The arresting first half (originally the Retina EP) is a primal set of songs whose minimal instrumentation is limited to slightly processed martial drum figures and vocals from lead singer Mariam Wallentin, with lush accompaniment from an Icelandic chamber choir (the same choir featured on Björk’s vocal-centric album Medulla).
Recorded in a Reykjavik church, the sound is gothic and cavernous, and while raw, it isn’t harsh—the dramatic choral arrangements add a haunting, classical restraint and Wallentin’s voice is powerful, but controlled. Songs like “Bleed Like There Was No Other Flood” and “Peeling Off the Layers” are the most chilling entries; the latter’s bleak climactic refrains are shiver-inducing.

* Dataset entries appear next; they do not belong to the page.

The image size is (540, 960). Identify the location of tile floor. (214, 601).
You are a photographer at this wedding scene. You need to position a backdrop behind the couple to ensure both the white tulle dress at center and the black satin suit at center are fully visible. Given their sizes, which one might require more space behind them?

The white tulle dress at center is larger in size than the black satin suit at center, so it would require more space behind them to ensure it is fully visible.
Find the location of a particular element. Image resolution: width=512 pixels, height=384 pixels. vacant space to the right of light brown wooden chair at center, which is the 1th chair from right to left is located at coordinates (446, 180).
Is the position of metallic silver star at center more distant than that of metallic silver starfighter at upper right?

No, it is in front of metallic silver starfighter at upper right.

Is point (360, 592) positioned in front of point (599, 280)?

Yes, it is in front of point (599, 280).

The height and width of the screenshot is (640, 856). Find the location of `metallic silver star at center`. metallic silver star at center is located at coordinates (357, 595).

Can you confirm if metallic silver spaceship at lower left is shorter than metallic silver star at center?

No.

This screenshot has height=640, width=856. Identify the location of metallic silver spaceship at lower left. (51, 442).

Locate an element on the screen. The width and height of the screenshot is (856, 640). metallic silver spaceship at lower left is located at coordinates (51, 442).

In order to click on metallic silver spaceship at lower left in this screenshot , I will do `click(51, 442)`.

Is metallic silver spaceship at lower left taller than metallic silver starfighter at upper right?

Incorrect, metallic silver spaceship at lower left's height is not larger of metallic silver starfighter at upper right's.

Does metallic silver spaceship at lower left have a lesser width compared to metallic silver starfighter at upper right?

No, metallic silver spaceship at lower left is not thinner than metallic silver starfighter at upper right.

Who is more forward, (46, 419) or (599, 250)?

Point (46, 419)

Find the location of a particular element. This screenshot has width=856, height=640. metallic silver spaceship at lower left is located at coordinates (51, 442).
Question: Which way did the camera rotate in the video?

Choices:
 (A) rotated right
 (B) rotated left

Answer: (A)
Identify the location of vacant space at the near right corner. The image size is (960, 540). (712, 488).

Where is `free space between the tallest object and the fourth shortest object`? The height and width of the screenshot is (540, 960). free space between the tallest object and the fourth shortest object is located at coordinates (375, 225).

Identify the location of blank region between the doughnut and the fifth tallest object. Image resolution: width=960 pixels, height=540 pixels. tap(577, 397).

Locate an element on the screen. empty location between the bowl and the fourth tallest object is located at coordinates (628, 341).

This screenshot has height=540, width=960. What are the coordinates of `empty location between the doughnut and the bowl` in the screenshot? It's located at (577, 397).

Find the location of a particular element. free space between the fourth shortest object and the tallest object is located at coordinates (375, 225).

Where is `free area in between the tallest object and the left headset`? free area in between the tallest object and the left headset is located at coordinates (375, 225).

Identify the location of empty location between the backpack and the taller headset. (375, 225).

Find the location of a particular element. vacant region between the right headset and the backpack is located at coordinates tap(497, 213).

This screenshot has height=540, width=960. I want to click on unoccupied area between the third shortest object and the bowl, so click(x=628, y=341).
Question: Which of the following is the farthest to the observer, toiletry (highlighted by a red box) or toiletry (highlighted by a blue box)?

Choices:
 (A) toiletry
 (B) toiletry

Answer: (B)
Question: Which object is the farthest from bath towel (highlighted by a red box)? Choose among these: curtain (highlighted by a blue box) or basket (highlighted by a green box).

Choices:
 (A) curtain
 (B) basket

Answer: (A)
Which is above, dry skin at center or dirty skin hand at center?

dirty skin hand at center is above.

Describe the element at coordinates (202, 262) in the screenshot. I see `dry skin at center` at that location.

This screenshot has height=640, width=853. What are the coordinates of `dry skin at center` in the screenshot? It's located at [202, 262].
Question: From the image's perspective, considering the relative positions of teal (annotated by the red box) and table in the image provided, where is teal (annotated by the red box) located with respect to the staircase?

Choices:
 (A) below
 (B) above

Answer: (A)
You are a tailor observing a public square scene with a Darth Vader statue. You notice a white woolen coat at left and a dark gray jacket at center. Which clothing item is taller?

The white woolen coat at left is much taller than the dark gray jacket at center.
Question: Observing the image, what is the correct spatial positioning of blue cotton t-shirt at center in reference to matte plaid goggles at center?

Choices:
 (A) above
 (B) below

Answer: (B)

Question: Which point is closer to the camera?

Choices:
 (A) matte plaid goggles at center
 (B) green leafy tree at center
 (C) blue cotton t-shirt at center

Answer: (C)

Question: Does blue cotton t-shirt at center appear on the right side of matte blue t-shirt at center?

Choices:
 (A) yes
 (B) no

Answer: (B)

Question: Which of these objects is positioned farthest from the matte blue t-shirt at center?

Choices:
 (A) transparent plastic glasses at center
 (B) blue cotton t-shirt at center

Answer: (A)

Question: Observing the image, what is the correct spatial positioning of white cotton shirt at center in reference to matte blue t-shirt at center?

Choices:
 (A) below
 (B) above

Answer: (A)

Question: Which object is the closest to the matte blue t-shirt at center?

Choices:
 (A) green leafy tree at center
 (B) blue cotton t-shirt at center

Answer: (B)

The second half of the album (originally the Iris EP) is similar to the first half in its minimalist instrumentation—while there is no choir, a steel drum is used as the central instrument, and the occasional synth flourishes appear. It could be that we typically associate steel drums with tropical environs, but this half appears more upbeat (or maybe just “less dark”) though no less raw in emotion. The song titles alone (“The Wave,” “The Lake,” etc.) more overtly display the water theme.
The second is the lesser of the album’s two halves, but “The Well” closes things nicely with its clipped, crashing drums and oscillating steel pan patterns. Simply put, Rivers is a theatrical and gripping record from an engaging band, perfect for the impending darkness of autumn and winter.